Now, we can use the CLI to create a new virtual service:
ipvsadm COMMAND [protocol] service-address [scheduling-method] [persistence options]
If we see in the documentation of ipvsadm, we will see that using the flag -A
we indicated "Add a virtual service", and the flag -s
is for the scheduling-method, first we will try with rr
that means Round Robin, we have different options such as: wrr - Weighted Round Robin, lc - Least-Connection, lblc - Locality-Based Least-Connection and more.
So we are creating the virtual service for the address 100.100.100.100:80 using Round Robin as scheduling-method.
sudo ipvsadm -A -t 100.100.100.100:80 -s rr
Create two docker container
We are going to use the image jwilder/whoami
for our containers, this image just returns the container's id.

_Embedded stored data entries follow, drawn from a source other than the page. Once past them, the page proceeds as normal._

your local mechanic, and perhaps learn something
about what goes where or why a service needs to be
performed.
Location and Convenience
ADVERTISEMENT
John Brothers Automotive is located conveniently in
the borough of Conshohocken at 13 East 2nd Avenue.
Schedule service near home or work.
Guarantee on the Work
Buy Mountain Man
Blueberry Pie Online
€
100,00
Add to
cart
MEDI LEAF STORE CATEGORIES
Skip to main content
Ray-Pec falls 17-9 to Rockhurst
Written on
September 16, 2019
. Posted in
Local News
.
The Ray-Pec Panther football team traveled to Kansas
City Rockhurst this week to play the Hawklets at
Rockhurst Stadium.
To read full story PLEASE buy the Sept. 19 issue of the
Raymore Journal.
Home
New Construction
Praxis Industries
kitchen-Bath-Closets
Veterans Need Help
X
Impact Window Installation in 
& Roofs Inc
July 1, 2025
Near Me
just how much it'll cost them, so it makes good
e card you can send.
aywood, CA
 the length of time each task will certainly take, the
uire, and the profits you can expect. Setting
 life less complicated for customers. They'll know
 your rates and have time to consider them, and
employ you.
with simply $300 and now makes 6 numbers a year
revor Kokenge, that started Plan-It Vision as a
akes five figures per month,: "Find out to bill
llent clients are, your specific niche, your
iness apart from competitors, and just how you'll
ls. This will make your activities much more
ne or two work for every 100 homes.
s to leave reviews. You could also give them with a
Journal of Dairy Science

$ docker run -d -p 8000:8000 --name first -t jwilder/whoami
cd977829ae0c76236a1506c497d5ce1628f1f701f8ed074916b21fc286f3d0d1
$ docker run -d -p 8001:8000 --name second -t jwilder/whoami
5886b1ed7bd4095cb02b32d1642866095e6f4ce1750276bd9fc07e91e2fbc668
Then, we are going to get IP of these containers, using docker inspect
$ docker inspect -f '{{range .NetworkSettings.Networks}}{{.IPAddress}}{{end}}' first
172.17.0.2
$ docker inspect -f '{{range .NetworkSettings.Networks}}{{.IPAddress}}{{end}}' second
172.17.0.3
Using curl
to one of these containers, we will see the container_id.
$ curl 172.17.0.2:8000
I'm cd977829ae0c
Add the IPs to the virtual service.
We have the containers' IP, so we are going to add these IP to the virtual service using ipvsadm
with the flags -a
to add a server to the virtual service that we specified using -t
and -m
to use masquerading (network access translation, or NAT).

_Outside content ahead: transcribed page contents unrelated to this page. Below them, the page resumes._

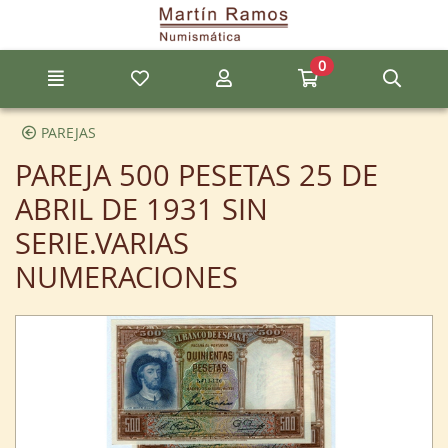
Go to the main content of the page
0
Menu
My favorite items
My account
Go to my cart
Sear
PAREJAS
PAREJA 500 PESETAS 25 DE
ABRIL DE 1931 SIN
SERIE.VARIAS
NUMERACIONES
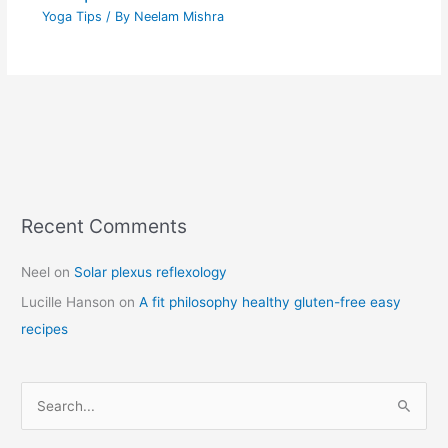
Yoga Tips
/ By
Neelam Mishra
Recent Comments
C
a
Neel
on
Solar plexus reflexology
t
Lucille Hanson
on
A fit philosophy healthy gluten-free easy
e
recipes
g
o
r
S
i
e
e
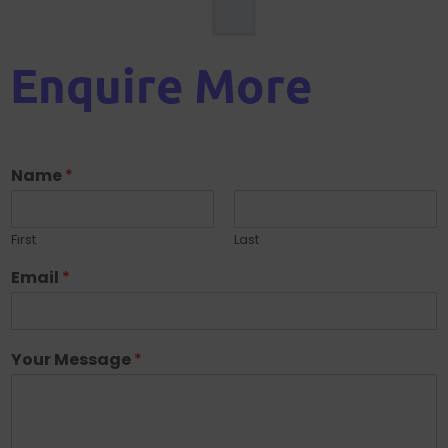
Enquire More
Name
*
First
Last
Email
*
Your Message
*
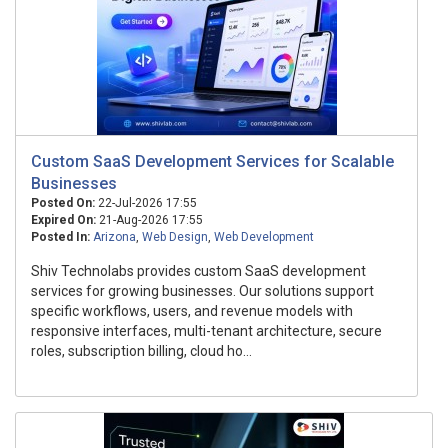
Custom SaaS Development Services for Scalable
Businesses
Posted On:
22-Jul-2026 17:55
Expired On:
21-Aug-2026 17:55
Posted In:
Arizona
,
Web Design
,
Web Development
Shiv Technolabs provides custom SaaS development
services for growing businesses. Our solutions support
specific workflows, users, and revenue models with
responsive interfaces, multi-tenant architecture, secure
roles, subscription billing, cloud ho...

$ sudo ipvsadm -a -t 100.100.100.100:80 -r 172.17.0.2:8000 -m
$ sudo ipvsadm -a -t 100.100.100.100:80 -r 172.17.0.3:8000 -m
We can use the ipvsadm
to list the virtual services with its servers.
$ ipvsadm -l
IP Virtual Server version 1.2.1 (size=4096)
Prot LocalAddress:Port Scheduler Flags
-> RemoteAddress:Port Forward Weight ActiveConn InActConn
TCP 100.100.100.100:http rr
-> 172.17.0.2:8000 Masq 1 0 0
-> 172.17.0.3:8000 Masq 1 0 0
If you added a wrong server, you can remove that server with -d
flag.
$ ipvsadm -d -t 100.100.100.100:http -r 172.17.0.3:8000
Now our service can make loadbalacing over L4 using Round Robin as algorithm to balance.
$ curl 100.100.100.100
I'm 5886b1ed7bd4
$ curl 100.100.100.100
I'm cd977829ae0c
$ curl 100.100.100.100
I'm 5886b1ed7bd4
$ curl 100.100.100.100
I'm cd977829ae0c
As you can see, doing load balancing with IPVS
is pretty straightforward.
In K8S one of the advantages of choosing IPVS
mode for kube-proxy
instead of iptables
is that IPVS
is a Linux kernel feature that is designed for load balancing, it has multiple different scheduling algorithms such as round-robin, shortest-expected-delay, least connections and more, also it has an optimized look-up routine O(1) based on a hash table data structure rather than a list of sequential rules O(n) "iptables adds the rules in a sequential chain that grows roughly in proportion to the number of services and number of backend pods behind each service)."